Cohabitation: commune mesure? was part of an ambitious trilogy of exhibitions presented by Axe Néo-7 Centre d’artistes, Hull-Gatineau (2002-2004), curated by Stéphane Bertrand, a landscape architect. Crossing disciplines, each exhibition invited visual artists, architects, landscape architects from Ontario and Québec to work on independent projects presented inside and outside La Filature complex. Deborah Margo’s work was entitled La détente and was inspired by vernacular gardens found in the Ottawa-Gatineau area.
In the spring of 2004, Margo began gathering the materials needed to construct a series of fifteen structures that were to support then germinating scarlet runner bean and golden hops vines. On various garbage collection days, she found a wide assortment of vertical members such as hockey sticks, brooms, lamps, crutches, mops, and ski poles. Working next to Brewery Creek immediately adjoining La Filature on a vacant piece of land whose soil consisted primarily of bricks and gravel, the more than three meter high structures were erected and the soil amended to allow for the planting of the young vines.
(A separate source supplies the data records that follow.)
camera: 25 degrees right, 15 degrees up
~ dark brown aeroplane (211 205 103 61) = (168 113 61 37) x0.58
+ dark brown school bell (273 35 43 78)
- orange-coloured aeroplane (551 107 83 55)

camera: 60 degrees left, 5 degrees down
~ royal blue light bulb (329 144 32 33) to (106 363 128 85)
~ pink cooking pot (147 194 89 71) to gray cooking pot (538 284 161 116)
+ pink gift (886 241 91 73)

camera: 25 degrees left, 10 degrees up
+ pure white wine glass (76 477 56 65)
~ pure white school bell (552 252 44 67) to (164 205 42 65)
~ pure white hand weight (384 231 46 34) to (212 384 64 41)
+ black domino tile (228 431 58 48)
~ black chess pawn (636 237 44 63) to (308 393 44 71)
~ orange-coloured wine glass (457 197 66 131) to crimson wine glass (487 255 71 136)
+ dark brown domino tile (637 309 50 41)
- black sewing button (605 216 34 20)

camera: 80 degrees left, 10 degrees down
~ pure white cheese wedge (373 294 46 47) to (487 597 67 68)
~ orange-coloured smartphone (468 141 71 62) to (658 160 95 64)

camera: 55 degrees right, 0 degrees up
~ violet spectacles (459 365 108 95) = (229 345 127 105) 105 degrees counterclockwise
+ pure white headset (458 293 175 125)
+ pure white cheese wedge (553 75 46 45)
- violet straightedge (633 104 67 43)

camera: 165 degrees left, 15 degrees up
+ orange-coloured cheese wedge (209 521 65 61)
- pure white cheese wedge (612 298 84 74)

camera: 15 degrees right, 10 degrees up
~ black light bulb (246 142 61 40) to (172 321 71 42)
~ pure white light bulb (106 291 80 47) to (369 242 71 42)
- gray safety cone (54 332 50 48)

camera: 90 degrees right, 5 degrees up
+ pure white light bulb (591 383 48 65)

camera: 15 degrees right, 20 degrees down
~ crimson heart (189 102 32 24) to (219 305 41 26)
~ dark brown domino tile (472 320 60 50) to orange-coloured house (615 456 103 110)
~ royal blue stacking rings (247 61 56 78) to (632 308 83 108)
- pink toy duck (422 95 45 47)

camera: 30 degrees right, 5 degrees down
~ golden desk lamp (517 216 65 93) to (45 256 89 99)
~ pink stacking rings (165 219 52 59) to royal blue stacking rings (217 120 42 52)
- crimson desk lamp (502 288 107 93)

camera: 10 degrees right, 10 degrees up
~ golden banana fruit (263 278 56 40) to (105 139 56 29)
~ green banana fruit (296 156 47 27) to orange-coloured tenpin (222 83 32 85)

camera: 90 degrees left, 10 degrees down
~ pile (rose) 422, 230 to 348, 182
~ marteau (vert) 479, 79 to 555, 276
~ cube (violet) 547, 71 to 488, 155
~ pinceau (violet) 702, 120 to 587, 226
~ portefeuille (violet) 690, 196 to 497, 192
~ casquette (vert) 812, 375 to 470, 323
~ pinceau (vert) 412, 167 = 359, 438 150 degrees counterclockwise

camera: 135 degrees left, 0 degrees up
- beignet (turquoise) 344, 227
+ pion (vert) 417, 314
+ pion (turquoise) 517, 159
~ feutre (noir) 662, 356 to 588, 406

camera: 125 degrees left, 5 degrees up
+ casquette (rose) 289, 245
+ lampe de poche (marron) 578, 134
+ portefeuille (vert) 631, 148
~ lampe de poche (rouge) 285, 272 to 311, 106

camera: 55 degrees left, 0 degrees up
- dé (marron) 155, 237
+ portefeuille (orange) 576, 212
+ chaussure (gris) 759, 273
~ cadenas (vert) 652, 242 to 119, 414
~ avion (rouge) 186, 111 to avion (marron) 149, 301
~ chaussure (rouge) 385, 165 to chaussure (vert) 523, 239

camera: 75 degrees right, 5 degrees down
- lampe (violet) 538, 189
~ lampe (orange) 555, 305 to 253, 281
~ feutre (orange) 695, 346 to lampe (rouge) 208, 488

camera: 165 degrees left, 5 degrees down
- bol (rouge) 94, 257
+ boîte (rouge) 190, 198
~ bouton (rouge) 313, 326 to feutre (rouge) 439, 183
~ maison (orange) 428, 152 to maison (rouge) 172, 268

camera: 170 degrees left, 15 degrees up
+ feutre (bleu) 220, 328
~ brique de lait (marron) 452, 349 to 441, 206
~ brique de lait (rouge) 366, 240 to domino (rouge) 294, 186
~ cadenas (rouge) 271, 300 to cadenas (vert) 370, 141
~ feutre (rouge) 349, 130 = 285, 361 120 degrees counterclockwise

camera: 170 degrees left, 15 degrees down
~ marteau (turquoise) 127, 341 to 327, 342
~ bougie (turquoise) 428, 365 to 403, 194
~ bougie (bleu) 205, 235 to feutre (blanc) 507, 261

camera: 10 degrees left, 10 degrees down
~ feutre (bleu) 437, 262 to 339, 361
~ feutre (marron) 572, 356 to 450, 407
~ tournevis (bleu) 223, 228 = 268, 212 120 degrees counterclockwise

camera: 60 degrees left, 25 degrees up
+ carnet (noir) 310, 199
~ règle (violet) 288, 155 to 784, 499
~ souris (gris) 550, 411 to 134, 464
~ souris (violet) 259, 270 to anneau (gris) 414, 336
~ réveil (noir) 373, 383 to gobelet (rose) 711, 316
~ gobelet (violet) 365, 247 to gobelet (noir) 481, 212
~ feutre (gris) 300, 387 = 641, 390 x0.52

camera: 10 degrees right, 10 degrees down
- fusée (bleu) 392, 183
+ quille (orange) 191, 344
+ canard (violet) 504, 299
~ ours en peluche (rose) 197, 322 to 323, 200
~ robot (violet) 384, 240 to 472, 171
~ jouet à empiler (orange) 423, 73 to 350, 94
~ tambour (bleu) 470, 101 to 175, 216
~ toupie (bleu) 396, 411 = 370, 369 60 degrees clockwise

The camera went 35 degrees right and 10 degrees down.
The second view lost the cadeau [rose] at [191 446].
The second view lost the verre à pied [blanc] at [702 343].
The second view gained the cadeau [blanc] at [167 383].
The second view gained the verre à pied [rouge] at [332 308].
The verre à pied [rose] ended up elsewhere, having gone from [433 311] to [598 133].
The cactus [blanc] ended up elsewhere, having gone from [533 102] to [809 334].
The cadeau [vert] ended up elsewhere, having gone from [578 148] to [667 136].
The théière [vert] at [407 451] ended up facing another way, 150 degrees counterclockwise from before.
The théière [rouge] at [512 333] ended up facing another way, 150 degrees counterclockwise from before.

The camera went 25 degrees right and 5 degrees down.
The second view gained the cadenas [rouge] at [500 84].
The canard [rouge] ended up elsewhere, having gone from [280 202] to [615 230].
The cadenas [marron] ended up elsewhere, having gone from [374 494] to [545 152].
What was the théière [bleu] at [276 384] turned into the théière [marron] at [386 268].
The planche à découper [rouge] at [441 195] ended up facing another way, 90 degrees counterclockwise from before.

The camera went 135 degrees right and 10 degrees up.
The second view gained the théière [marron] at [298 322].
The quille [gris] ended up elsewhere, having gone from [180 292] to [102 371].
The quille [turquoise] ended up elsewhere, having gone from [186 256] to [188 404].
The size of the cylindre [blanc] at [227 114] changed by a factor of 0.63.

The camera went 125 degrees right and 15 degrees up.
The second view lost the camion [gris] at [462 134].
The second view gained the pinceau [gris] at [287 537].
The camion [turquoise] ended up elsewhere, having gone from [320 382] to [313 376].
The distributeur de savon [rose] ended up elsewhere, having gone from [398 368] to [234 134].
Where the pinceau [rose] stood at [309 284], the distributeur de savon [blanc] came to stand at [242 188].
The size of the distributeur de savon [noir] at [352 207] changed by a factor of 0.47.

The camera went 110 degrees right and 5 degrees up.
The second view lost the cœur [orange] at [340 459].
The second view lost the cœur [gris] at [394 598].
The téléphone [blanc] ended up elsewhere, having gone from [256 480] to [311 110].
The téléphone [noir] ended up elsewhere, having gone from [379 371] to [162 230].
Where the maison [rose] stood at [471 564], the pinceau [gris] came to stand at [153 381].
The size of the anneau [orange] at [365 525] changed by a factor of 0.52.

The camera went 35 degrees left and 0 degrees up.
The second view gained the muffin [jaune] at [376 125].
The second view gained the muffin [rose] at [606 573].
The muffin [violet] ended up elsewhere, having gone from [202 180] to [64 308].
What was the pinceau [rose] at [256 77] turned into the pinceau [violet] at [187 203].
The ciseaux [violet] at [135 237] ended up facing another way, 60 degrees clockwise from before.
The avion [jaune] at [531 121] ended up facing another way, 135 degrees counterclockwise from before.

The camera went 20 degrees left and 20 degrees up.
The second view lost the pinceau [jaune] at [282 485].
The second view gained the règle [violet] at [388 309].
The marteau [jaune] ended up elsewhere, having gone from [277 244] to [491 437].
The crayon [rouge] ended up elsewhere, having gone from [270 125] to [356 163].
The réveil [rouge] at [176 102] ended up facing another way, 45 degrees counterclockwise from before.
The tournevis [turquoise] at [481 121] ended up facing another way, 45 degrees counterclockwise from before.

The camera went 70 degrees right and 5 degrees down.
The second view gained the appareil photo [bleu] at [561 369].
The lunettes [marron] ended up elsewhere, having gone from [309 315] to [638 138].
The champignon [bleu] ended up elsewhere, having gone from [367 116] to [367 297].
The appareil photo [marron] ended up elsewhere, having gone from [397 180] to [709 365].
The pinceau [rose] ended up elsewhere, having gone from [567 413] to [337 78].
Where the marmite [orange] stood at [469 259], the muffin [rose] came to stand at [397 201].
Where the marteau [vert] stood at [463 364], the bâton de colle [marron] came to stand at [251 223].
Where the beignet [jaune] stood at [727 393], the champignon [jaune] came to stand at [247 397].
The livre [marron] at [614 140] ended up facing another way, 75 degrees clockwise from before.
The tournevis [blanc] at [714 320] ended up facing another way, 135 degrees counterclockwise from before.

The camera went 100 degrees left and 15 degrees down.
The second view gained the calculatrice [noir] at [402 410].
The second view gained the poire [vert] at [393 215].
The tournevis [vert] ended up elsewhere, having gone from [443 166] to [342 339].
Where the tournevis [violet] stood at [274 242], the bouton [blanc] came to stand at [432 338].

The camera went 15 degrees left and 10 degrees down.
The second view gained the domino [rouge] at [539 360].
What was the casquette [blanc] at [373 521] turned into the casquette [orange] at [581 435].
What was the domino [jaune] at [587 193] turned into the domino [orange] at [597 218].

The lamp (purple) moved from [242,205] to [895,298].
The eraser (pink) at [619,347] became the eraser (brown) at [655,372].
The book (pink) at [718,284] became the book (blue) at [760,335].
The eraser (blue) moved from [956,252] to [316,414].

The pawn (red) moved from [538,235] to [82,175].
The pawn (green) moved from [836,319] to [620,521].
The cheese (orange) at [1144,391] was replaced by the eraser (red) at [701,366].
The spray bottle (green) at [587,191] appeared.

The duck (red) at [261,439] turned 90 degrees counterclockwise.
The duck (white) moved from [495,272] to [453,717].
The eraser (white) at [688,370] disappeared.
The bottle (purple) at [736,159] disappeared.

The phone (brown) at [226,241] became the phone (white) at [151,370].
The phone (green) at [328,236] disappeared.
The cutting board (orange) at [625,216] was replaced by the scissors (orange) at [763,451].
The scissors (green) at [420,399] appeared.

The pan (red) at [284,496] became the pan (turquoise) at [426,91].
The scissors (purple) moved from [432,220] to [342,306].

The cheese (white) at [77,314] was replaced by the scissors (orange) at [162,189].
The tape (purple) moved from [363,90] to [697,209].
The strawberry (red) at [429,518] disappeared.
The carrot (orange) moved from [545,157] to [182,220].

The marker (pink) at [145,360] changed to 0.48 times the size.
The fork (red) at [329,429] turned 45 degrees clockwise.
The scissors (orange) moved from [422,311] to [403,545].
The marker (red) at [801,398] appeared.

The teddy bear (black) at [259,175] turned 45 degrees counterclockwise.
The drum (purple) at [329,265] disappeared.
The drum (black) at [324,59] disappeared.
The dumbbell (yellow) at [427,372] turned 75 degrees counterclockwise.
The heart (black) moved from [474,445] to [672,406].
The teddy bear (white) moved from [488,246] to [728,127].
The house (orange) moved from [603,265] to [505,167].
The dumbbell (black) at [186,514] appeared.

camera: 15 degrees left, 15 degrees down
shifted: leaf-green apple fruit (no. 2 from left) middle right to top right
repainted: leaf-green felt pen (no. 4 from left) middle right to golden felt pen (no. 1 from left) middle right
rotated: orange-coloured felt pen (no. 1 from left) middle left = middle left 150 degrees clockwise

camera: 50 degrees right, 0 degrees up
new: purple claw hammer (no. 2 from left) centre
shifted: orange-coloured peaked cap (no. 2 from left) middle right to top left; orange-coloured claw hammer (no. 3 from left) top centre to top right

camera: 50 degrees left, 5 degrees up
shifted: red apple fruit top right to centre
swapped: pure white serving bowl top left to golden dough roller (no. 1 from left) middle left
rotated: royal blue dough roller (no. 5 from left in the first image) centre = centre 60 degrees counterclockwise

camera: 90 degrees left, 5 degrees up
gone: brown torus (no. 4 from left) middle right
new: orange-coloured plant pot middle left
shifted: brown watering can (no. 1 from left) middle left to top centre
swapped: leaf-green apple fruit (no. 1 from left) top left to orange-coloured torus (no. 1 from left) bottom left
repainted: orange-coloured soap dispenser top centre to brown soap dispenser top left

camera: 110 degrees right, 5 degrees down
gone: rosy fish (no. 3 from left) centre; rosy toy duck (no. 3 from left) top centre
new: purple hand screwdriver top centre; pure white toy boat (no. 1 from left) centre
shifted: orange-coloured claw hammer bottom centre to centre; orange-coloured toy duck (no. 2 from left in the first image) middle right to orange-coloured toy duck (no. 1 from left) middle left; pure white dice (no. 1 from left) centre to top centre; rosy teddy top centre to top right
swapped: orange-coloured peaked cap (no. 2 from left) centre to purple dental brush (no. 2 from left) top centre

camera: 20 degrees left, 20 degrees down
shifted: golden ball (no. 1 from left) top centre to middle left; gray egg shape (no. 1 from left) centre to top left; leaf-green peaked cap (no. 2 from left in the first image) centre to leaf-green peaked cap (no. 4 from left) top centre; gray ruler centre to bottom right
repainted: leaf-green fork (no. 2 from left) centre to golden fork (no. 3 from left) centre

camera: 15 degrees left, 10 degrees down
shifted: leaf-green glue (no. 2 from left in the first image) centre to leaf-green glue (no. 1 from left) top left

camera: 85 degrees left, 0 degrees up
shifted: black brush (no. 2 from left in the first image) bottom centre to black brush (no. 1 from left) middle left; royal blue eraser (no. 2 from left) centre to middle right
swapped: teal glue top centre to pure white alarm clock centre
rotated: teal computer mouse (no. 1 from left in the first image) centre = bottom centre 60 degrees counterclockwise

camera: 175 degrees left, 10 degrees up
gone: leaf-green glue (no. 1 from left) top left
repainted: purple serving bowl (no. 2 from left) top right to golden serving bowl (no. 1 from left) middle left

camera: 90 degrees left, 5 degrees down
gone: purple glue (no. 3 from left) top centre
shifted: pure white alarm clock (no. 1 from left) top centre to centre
From May to early November, Margo tended La détente, collecting a fine crop of beans at the end of the season. To continue the project, bean seeds and planting instructions were given to interested individuals as well as disseminated via a centerfold of an Ottawa-based food magazine, Burnt Toast, with a cross-country distribution of nine hundred. To date there have been sightings of second generation beans growing in the Ottawa-Gatineau area, western Canada and the Maritimes.